An hour later, after a scramble up and down, we reached the summit marker and celebrated the completion of our mission. It was an emotional moment for me, as my first cross-country walk had led me successfully to the top of Mount Giles.

After taking obligatory summit photos, having a quick snack, and signing the logbook, we began the descent. We opted for the direct route south from the summit, which had fewer changes in gradient.

However, we had to ensure we stayed on the ridgeline and avoided steeper gullies.

Once we made it to the base of Mount Giles, the way back was relatively straightforward. However, this time around we followed the dry creek bed more closely, which was more challenging than expected.

With the vegetation in its natural state having not been burnt off, there was a LOT of spinifex about. We made it through and it was a relief to reach the Ormiston Pound track that made for easy walking and big smiles on our faces on the last kilometres back to our car.

Tips for Hiking Mount Giles

  • Check the weather forecast and take the season into account. It’s a strenuous hike and you’ll probably meet no other people, hence the importance of being prepared
  • As it’s a desert, there’s a big temperature difference between day and night! Take this into account, when packing
  • Take a fly net, the flies can get quite annoying
  • Take a book, if you don’t mind the extra weight, it’s quite a nice way to unwind and relax after a long day hiking


FAQs Mount Giles

How do you get to Mount Giles?

To walk to Mount Giles starts at Ormiston Gorge.
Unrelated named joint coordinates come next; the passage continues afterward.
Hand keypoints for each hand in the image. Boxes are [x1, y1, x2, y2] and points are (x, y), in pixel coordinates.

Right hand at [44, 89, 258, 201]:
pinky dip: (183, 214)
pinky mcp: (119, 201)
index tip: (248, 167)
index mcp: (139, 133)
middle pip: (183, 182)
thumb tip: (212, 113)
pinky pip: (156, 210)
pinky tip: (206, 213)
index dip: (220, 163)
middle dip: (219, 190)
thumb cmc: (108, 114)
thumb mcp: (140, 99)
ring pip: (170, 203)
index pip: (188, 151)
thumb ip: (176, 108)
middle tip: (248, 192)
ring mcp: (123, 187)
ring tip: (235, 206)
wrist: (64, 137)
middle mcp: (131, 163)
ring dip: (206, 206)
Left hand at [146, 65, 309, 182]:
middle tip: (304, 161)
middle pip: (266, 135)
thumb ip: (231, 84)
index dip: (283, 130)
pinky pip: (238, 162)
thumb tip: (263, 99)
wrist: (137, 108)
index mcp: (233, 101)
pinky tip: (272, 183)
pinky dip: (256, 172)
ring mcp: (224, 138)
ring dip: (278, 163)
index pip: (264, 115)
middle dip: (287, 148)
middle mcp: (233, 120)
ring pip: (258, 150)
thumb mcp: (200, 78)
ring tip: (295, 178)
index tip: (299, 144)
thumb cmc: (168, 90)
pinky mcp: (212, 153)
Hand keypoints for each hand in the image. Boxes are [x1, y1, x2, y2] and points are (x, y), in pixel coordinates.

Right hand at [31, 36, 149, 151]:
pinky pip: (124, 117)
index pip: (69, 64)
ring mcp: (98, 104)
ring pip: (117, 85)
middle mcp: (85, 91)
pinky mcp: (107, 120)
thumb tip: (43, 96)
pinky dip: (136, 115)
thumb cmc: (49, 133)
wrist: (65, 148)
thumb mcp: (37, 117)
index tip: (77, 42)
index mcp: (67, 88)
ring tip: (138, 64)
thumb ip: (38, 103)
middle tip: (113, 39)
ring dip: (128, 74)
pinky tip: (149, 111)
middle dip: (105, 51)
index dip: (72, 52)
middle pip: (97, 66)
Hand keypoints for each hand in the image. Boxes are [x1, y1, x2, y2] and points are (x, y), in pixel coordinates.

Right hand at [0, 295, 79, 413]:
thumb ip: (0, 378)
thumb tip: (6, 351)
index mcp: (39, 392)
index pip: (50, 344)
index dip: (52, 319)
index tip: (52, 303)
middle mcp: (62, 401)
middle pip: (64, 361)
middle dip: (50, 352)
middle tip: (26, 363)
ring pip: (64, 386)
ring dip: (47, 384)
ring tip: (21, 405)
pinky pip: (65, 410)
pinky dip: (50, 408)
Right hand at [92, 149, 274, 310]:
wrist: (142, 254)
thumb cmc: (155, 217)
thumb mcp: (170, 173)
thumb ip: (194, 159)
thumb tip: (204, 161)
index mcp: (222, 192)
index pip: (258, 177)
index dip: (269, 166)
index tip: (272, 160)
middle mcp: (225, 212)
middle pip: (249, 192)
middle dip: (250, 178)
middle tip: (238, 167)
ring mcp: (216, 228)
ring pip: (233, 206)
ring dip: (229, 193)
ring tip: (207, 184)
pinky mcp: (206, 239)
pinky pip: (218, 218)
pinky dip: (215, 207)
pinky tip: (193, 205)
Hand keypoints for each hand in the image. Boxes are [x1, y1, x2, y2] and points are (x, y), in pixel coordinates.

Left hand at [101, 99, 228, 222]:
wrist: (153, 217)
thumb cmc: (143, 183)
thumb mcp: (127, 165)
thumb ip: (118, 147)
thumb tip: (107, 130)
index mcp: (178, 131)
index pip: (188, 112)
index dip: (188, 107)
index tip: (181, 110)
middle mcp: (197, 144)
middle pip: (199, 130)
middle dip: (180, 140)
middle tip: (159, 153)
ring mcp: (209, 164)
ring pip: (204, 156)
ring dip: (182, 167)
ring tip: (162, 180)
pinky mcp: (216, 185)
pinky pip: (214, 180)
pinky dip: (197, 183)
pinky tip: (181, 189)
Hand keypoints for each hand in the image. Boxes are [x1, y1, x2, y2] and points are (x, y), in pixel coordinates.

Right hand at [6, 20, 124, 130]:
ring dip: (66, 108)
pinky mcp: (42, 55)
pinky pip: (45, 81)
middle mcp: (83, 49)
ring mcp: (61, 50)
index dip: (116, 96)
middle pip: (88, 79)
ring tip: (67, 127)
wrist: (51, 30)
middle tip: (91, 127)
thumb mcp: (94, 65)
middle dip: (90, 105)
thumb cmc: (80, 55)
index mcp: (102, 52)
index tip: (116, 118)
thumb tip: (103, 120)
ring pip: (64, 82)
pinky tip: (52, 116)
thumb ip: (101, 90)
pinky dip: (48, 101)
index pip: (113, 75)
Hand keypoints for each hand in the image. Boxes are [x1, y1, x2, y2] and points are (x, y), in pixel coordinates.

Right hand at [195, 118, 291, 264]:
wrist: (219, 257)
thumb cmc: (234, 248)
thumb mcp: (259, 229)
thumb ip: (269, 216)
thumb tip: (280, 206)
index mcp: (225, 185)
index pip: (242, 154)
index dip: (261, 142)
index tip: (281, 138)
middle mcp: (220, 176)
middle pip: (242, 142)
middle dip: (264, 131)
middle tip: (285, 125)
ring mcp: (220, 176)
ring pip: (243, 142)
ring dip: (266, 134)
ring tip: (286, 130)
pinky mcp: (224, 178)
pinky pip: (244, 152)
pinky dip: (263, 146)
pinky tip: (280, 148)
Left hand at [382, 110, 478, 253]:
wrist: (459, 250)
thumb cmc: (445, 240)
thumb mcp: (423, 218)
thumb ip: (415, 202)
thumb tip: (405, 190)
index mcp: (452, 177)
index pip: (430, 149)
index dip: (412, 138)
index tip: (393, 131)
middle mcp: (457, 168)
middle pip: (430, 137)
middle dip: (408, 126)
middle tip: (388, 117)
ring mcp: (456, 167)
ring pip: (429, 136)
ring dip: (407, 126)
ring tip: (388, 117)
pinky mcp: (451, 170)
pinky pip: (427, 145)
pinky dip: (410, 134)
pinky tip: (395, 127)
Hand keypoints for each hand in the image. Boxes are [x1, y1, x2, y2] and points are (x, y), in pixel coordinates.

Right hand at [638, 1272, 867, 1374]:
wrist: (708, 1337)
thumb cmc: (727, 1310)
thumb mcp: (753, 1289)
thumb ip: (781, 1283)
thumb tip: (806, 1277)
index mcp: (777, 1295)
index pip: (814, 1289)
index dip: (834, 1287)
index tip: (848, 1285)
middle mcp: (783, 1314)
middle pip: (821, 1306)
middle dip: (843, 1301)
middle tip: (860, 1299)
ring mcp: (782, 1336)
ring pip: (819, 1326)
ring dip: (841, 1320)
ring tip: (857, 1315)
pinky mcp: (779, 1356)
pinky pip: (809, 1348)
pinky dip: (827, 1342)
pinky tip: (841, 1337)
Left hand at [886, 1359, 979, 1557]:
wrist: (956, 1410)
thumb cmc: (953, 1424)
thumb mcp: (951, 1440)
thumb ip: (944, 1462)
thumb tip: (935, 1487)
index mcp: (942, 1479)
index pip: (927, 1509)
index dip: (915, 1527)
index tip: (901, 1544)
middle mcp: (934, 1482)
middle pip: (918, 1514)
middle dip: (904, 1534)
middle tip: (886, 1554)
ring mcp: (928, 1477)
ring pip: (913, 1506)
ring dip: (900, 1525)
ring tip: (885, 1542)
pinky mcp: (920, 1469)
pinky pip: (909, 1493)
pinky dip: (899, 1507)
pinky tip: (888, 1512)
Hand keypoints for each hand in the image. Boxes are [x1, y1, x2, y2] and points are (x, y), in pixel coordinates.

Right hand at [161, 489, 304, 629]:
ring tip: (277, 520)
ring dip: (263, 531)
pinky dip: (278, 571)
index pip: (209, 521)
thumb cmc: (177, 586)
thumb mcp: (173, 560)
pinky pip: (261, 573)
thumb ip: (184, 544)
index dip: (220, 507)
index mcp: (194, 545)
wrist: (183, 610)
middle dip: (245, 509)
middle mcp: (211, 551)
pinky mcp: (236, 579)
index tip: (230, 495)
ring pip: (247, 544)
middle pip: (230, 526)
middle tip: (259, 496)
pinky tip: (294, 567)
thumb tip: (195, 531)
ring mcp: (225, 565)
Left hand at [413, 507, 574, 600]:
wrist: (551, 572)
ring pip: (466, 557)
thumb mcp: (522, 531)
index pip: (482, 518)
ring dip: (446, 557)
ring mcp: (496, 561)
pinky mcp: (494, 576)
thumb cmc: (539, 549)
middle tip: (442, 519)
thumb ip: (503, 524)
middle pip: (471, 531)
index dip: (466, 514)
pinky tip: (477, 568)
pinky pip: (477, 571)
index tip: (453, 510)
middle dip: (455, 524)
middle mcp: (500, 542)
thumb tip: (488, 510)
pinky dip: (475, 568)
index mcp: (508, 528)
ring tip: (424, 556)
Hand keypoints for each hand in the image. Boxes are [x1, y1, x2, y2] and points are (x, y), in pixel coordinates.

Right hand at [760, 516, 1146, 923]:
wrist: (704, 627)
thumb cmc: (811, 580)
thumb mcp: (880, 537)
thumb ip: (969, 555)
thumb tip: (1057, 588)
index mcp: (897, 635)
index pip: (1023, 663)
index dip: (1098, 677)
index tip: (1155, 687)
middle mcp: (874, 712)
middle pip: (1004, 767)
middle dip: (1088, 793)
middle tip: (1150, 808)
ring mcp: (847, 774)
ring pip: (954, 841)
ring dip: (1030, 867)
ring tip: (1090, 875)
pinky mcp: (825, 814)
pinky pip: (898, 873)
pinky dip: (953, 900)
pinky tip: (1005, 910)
Ormiston Gorge can be reached via a sealed road within a 1.5 hour drive from Alice Springs.

Is Mount Giles good for beginners?

The hike to Mount Giles is not suitable for beginners since you have to be fully self-sufficient and there’s no signed path to get to the summit.

How long does it take to complete Mount Giles?

The 32km round trip can be completed in 2-3 days.

Can you swim at Mount Giles?

The closest reliable swimming hole close to Mount Giles is at the Ormiston Gorge where you can get a refreshing swim at the beginning and end of the walk.

Do you need a 4WD to get to Mount Giles?

No, the road to Ormiston Gorge is sealed and suitable for 2WD.

Is Mount Giles free?

You’ll need a National Parks Pass to enter the Tjoritja / West MacDonnell Ranges National Park. Additionally, you have to book campsites if you want to stay on the designated campgrounds.